Streaming gRPC does not avoid 'message larger than max' error

Question

Streaming gRPC does not avoid 'message larger than max' error

akevdmeer opened this issue 4 months ago · comments

When querying Tempo with (streaming) gRPC using tempo-cli --use-grpc to do a large query, tempo-cli fails:

tempo-cli: error: main.metricsQueryRangeCmd.Run(): rpc error: code = ResourceExhausted desc = grpc: received message larger than max (4560241 vs. 4194304)

.. and the same when using the same max message size on tempo-cli as we have previously configured on the server:

tempo-cli: error: main.metricsQueryRangeCmd.Run(): rpc error: code = Internal desc = response larger than the max (16842812 vs 16777216)

To Reproduce
Perform a query with tempo-cli that returns a lot of data, specifically I tested with
tempo-cli query api metrics localhost:3100 '{ selector } | quantile_over_time(duration, .99) by (span.http.url)' starttime endtime --use-grpc

Expected behavior
The streaming gRPC should avoid the max message size by chunking appropriately, allowing to run large queries.

Environment:
Tempo 2.5.0 on Kubernetes 1.28

Joe Elliott · Answer 1 · Tue Jun 11 2024 06:59:35 GMT+0800 (China Standard Time)

While the other streaming endpoints only send a diff for every message the metrics streaming endpoint currently sends all data every message.

We should update the metrics streaming endpoint to only send the diff by improving this method:

https://github.com/grafana/tempo/blob/main/modules/frontend/combiner/metrics_query_range.go#L63

akevdmeer · Answer 2 · Tue Jun 11 2024 16:43:27 GMT+0800 (China Standard Time)

I see, that provokes the error easily!

But isn't it still possible to exceed the max message size for the connection also with a / where this is a proper diff(), when it receives more fresh data than fits between two GRPCCollector updates?

Joe Elliott · Answer 3 · Tue Jun 11 2024 20:02:11 GMT+0800 (China Standard Time)

But isn't it still possible to exceed the max message size for the connection also with a / where this is a proper diff(), when it receives more fresh data than fits between two GRPCCollector updates?

This is correct.
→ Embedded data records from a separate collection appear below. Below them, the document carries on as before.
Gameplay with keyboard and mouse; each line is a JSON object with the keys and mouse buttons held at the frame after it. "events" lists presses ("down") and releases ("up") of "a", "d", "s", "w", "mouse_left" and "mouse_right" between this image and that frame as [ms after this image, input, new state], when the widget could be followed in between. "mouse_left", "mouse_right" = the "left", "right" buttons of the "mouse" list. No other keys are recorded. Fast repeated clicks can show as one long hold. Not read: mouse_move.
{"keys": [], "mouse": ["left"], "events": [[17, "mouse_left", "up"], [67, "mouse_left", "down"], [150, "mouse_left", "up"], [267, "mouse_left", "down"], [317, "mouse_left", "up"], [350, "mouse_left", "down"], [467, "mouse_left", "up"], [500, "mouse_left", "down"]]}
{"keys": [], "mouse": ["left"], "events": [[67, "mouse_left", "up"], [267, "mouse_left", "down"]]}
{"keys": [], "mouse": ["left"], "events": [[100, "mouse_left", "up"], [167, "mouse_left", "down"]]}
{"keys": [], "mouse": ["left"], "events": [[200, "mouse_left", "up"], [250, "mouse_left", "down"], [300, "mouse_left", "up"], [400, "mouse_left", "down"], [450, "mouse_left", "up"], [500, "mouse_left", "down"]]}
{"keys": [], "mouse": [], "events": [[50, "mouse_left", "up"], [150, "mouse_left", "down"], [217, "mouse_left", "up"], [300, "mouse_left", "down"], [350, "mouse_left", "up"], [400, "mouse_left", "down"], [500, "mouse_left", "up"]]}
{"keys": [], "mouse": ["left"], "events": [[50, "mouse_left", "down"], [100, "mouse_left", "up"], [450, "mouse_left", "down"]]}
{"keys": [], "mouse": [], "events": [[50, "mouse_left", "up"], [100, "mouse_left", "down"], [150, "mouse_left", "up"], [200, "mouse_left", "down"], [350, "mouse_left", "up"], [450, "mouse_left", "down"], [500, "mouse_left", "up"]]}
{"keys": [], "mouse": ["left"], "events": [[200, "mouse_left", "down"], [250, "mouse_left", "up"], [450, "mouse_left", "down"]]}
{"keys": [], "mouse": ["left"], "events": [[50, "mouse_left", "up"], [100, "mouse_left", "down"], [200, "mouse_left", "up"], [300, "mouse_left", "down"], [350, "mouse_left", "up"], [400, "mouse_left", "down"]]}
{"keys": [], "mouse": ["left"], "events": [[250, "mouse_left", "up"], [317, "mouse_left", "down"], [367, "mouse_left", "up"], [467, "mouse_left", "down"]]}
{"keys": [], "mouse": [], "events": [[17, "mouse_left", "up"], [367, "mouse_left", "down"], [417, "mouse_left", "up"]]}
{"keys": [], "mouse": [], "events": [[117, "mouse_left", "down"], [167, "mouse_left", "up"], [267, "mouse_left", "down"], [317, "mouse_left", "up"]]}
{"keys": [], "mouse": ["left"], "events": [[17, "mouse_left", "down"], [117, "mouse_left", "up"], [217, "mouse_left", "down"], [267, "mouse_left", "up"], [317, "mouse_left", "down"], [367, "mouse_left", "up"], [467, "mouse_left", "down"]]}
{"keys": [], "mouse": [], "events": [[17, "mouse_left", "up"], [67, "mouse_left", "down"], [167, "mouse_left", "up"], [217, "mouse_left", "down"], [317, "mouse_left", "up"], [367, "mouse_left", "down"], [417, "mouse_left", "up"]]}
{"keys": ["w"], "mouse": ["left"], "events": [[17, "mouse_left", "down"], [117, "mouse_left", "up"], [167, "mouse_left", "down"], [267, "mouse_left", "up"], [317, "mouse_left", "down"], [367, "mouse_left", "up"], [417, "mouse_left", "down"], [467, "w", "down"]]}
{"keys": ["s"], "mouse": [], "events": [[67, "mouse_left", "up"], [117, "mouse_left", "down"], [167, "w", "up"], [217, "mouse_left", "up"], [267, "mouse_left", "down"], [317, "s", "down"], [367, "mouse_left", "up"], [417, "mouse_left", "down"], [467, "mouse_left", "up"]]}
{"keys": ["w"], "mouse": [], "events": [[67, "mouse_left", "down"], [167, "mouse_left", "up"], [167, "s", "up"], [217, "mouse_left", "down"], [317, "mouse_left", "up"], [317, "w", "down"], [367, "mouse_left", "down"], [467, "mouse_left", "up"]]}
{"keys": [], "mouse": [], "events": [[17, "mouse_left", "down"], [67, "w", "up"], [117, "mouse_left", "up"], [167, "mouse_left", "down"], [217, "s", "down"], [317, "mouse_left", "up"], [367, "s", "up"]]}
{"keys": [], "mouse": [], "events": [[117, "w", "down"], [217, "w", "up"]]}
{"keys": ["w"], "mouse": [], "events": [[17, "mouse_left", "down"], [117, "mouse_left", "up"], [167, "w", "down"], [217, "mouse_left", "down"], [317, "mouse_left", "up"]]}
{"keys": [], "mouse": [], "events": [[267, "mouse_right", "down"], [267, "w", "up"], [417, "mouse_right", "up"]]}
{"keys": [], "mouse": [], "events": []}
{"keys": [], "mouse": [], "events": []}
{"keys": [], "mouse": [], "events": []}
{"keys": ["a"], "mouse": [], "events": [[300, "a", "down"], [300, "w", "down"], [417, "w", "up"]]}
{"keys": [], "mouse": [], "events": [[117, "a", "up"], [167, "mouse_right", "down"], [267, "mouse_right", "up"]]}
We could try to do something that cut diffs aggressively for larger datasets. It feels like it would be quite difficult to do well and would have some difficult to handle edge cases. I'm open to hearing a proposal, but this is currently a lower priority for us.

akevdmeer · Answer 4 · Wed Jun 12 2024 16:58:07 GMT+0800 (China Standard Time)

Clear thank you. A proper diff() for the metrics queries + larger grpc max size may solve the issue, practically speaking.